You can install `async_orch` using pip:

```bash
pip install async_orch
```

Requires Python 3.11 or newer.

## Quick Start

Here's a simple example of defining and running a sequence of tasks:

```python
import asyncio
from async_orch import Sequence, run # TaskRunner is now internal

# Define some tasks
async def fetch_user_data(user_id: int) -> dict:
    print(f"Fetching data for user {user_id}...")
    await asyncio.sleep(0.1) # Simulate I/O
    return {"id": user_id, "name": f"User {user_id}", "status": "active"}

def process_and_notify(data: dict) -> dict: # Combined for simplicity in example
    print(f"Processing data for {data['name']}...")
    data["processed"] = True
    print(f"Notifying {data['name']} about processing completion...")
    # await asyncio.sleep(0.05) # If this part were async
    print(f"Notification sent for {data['name']}.")
    return data # Return the processed data

# Create a pipeline using the new API
user_pipeline = Sequence(
    lambda: fetch_user_data(101), # Use lambda to pass arguments to the first task
    process_and_notify,           # Receives output from fetch_user_data
    name="UserProfileWorkflow"    # Optional name for the sequence
)

async def main():
    print("Starting user pipeline...")
    # The 'run' function executes the sequence and returns the result of the last task.
    final_data = await run(user_pipeline)
    print("\nPipeline completed.")
    if final_data:
        print(f"Final processed data from pipeline: {final_data}")
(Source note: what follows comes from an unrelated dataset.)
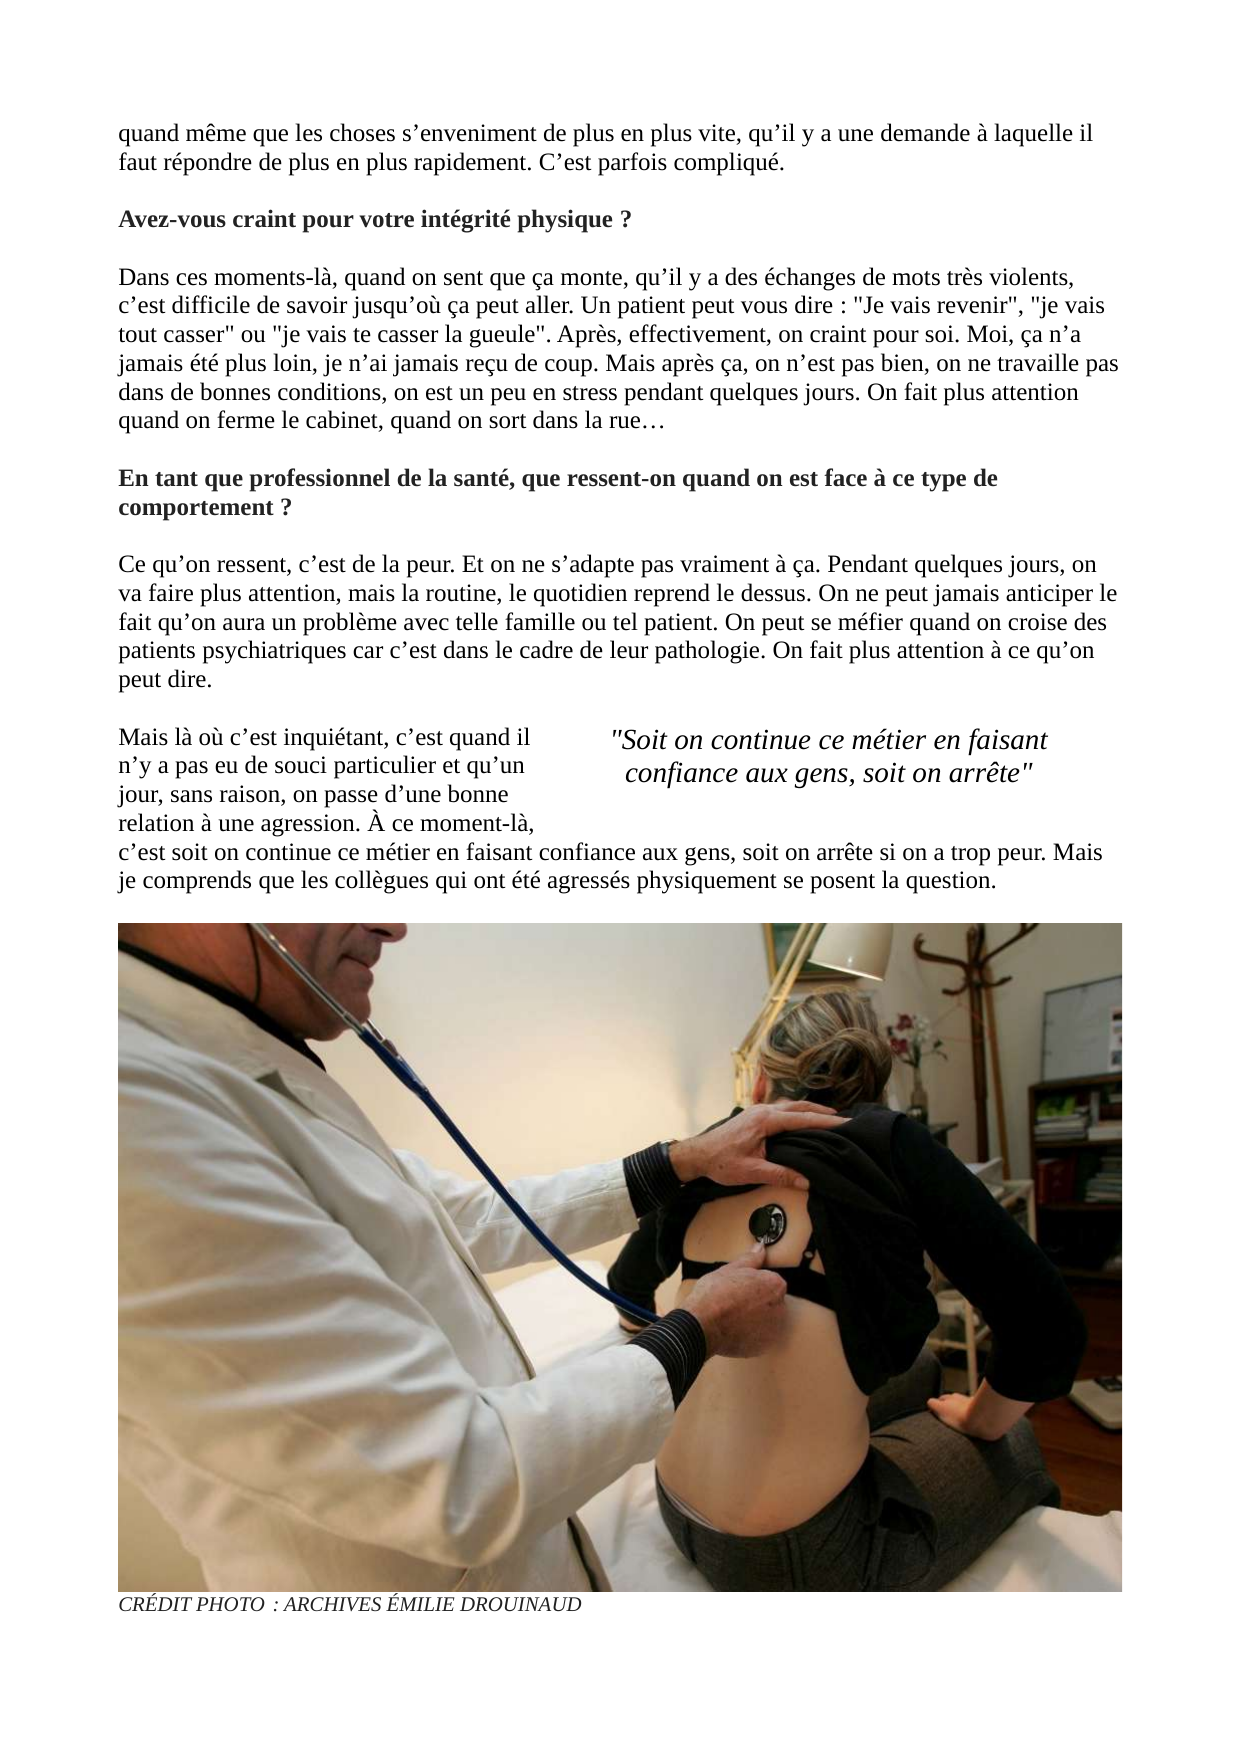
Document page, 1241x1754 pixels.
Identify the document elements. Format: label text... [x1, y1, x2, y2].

if __name__ == "__main__":
    asyncio.run(main())
```

## Documentation

For detailed information on all components, advanced usage, and more examples, please refer to the [**async_orch Wiki**](docs/wiki.md).

The wiki covers:

- Core Components: `Sequence`, `Parallel`, `CircuitDefinition`, `EventBus`, `TaskState`.
- Advanced Patterns: Implementing retries, using the event bus for logging.
- Codebase structure and how to run the bundled examples.

## Examples

The `examples/` directory contains scripts demonstrating various features of `async_orch`. You can run them directly:

## Contributing

Contributions are welcome! Please feel free to open an issue or submit a pull request.

## License

This project is licensed under the MIT License - see the [LICENSE](LICENSE) file for details.